For New York Gardyn Customers
Specific consumer-protection options for residents of New York affected by CISA advisory ICSA-26-055-03.
What was exposed
Per CISA advisory ICSA-26-055-03 Update A, an unauthenticated cloud API endpoint (CVE-2026-28766) exposed records for approximately 134,215 customers. Per the maintainer’s coordinated-disclosure repository, each /api/users record enumerated twelve fields (full enumeration on the CVE-2026-28766 page), including personally identifiable information (name, email, mobile), a partial payment-card field (last_four — not full card number or CVV), account metadata, per-device IoT Hub credentials, and — critically — an Azure IoT Hub administrative credential (hub_conn_string, the iothubowner SharedAccessKey separately cataloged as CVE-2025-1242) granting Service Connect, Device Connect, and Registry Read/Write across the entire production IoT Hub. A separately-cataloged single-record companion endpoint (/api/user/{id}, CVE-2026-25197) returned per-user records — including physical addresses — by sequential integer ID with no authentication.
New York SHIELD Act and consumer protection
The New York Stop Hacks and Improve Electronic Data Security (SHIELD) Act expands data breach notification obligations and imposes reasonable security requirements for businesses holding the private information of New York residents.
If you are a New York resident potentially affected, you may:
- File a complaint with the New York Attorney General’s Bureau of Internet and Technology at ag.ny.gov/internet/complaint.
- File a consumer complaint at ag.ny.gov/consumer-frauds/filing-consumer-complaint.
- Consider class-action representation. New York General Business Law § 349 prohibits deceptive acts and practices and provides for actual damages plus attorney’s fees in successful actions.
Consult a New York consumer-protection or class-action attorney.
Federal options (any state)
- Federal Trade Commission consumer complaint at reportfraud.ftc.gov.
- Identity theft reporting at identitytheft.gov.
- Free fraud alert or credit freeze with the three U.S. credit bureaus (Equifax, Experian, TransUnion).

[Raw data]:
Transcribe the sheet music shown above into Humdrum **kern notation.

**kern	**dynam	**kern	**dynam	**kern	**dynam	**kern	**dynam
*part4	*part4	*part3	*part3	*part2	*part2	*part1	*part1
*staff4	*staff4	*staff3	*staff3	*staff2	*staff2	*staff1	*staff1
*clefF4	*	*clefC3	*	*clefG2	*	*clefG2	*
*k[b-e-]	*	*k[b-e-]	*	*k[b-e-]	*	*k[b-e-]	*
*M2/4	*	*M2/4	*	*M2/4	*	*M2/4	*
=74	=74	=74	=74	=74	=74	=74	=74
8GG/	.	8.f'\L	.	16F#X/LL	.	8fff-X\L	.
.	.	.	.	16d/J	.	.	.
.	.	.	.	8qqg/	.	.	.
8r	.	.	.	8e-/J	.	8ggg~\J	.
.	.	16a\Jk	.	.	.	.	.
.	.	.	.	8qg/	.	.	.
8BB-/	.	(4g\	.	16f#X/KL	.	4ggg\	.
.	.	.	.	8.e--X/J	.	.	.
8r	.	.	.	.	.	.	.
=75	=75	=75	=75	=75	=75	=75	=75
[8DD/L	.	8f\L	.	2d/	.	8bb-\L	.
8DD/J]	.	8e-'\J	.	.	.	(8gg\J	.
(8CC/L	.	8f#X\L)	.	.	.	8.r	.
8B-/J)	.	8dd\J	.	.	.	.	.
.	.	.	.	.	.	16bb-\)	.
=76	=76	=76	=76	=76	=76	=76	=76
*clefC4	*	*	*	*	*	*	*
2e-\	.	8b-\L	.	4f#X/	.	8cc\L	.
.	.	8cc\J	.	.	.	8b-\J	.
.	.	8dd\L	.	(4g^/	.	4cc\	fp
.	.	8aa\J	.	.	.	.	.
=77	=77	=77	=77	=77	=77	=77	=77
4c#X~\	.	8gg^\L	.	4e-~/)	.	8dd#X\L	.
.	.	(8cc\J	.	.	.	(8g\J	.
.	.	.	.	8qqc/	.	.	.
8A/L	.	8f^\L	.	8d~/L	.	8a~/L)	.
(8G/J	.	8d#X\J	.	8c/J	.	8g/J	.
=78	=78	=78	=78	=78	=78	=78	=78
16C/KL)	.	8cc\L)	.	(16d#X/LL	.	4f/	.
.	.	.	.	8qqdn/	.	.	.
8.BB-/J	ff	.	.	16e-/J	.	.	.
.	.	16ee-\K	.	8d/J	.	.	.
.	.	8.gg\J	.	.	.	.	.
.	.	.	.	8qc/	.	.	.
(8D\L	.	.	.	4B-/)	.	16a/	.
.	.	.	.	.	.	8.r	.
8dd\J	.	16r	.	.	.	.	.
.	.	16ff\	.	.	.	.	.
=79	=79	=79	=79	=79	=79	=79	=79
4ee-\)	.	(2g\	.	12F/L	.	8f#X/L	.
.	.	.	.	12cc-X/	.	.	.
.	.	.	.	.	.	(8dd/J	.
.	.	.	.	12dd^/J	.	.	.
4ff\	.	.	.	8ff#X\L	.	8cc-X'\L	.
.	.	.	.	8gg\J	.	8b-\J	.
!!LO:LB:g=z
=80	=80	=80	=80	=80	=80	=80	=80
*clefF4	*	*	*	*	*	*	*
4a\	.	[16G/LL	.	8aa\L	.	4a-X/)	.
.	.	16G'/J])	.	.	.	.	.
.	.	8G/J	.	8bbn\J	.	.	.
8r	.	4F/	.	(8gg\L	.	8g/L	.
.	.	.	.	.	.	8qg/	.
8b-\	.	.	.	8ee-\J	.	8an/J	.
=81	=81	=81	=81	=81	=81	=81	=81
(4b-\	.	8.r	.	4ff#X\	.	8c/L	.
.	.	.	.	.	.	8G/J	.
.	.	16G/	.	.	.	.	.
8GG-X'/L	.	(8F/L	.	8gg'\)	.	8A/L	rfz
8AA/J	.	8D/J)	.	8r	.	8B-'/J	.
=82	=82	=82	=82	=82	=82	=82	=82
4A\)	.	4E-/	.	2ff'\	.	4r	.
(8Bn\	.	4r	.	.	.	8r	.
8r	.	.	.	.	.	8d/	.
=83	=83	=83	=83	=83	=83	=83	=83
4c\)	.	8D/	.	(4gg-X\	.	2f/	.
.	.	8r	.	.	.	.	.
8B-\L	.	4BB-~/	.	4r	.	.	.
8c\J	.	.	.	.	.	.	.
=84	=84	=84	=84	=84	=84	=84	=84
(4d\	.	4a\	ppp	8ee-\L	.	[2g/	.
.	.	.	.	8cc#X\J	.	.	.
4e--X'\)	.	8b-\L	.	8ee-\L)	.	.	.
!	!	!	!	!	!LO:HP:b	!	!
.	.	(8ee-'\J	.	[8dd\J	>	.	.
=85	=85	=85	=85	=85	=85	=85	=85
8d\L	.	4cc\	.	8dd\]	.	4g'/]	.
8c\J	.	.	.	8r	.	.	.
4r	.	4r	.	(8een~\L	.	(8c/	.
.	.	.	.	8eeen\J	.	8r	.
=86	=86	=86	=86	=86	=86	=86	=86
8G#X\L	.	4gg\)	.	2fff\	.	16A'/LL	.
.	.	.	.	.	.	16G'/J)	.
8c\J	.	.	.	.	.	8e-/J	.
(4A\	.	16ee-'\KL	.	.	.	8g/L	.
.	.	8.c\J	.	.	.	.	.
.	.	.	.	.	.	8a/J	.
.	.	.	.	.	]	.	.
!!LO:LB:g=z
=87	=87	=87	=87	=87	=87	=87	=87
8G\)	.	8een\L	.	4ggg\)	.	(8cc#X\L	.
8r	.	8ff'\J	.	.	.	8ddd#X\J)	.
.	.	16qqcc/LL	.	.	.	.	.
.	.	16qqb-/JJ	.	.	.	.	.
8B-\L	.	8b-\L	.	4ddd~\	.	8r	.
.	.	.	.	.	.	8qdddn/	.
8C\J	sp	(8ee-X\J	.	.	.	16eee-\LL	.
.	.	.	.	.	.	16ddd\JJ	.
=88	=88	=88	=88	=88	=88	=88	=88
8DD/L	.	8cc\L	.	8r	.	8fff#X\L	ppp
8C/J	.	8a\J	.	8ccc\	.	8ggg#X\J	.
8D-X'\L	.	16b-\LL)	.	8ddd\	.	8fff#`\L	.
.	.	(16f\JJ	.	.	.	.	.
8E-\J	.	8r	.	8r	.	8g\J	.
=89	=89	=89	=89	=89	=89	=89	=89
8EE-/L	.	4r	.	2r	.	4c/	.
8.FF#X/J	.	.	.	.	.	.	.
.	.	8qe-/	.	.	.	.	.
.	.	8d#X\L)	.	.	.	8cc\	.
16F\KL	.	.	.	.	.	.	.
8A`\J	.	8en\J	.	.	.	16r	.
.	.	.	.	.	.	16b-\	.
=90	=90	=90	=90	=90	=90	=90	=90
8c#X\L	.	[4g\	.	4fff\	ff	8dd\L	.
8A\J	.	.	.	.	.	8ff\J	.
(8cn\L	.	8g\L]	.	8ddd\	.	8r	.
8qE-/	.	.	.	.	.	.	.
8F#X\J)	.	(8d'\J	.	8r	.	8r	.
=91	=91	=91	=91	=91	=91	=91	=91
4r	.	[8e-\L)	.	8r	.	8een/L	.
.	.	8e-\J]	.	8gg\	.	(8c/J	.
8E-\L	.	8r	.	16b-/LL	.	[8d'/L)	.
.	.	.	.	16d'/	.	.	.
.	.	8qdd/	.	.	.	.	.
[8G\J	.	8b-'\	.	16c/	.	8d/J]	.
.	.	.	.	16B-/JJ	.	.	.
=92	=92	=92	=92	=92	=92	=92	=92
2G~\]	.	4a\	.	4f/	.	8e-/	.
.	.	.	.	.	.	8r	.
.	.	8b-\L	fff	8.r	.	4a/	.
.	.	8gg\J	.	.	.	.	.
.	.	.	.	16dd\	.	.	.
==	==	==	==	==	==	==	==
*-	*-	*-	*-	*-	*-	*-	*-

[What you should do]:
Can you reproduce the New York Gardyn page from "New York SHIELD" to "complaint at reportfraud.ftc.gov."? Nothing in the listing is needed here.

[Exercise solution]:
New York SHIELD Act and consumer protection
The New York Stop Hacks and Improve Electronic Data Security (SHIELD) Act expands data breach notification obligations and imposes reasonable security requirements for businesses holding the private information of New York residents.
If you are a New York resident potentially affected, you may:
- File a complaint with the New York Attorney General’s Bureau of Internet and Technology at ag.ny.gov/internet/complaint.
- File a consumer complaint at ag.ny.gov/consumer-frauds/filing-consumer-complaint.
- Consider class-action representation. New York General Business Law § 349 prohibits deceptive acts and practices and provides for actual damages plus attorney’s fees in successful actions.
Consult a New York consumer-protection or class-action attorney.
Federal options (any state)
- Federal Trade Commission consumer complaint at reportfraud.ftc.gov.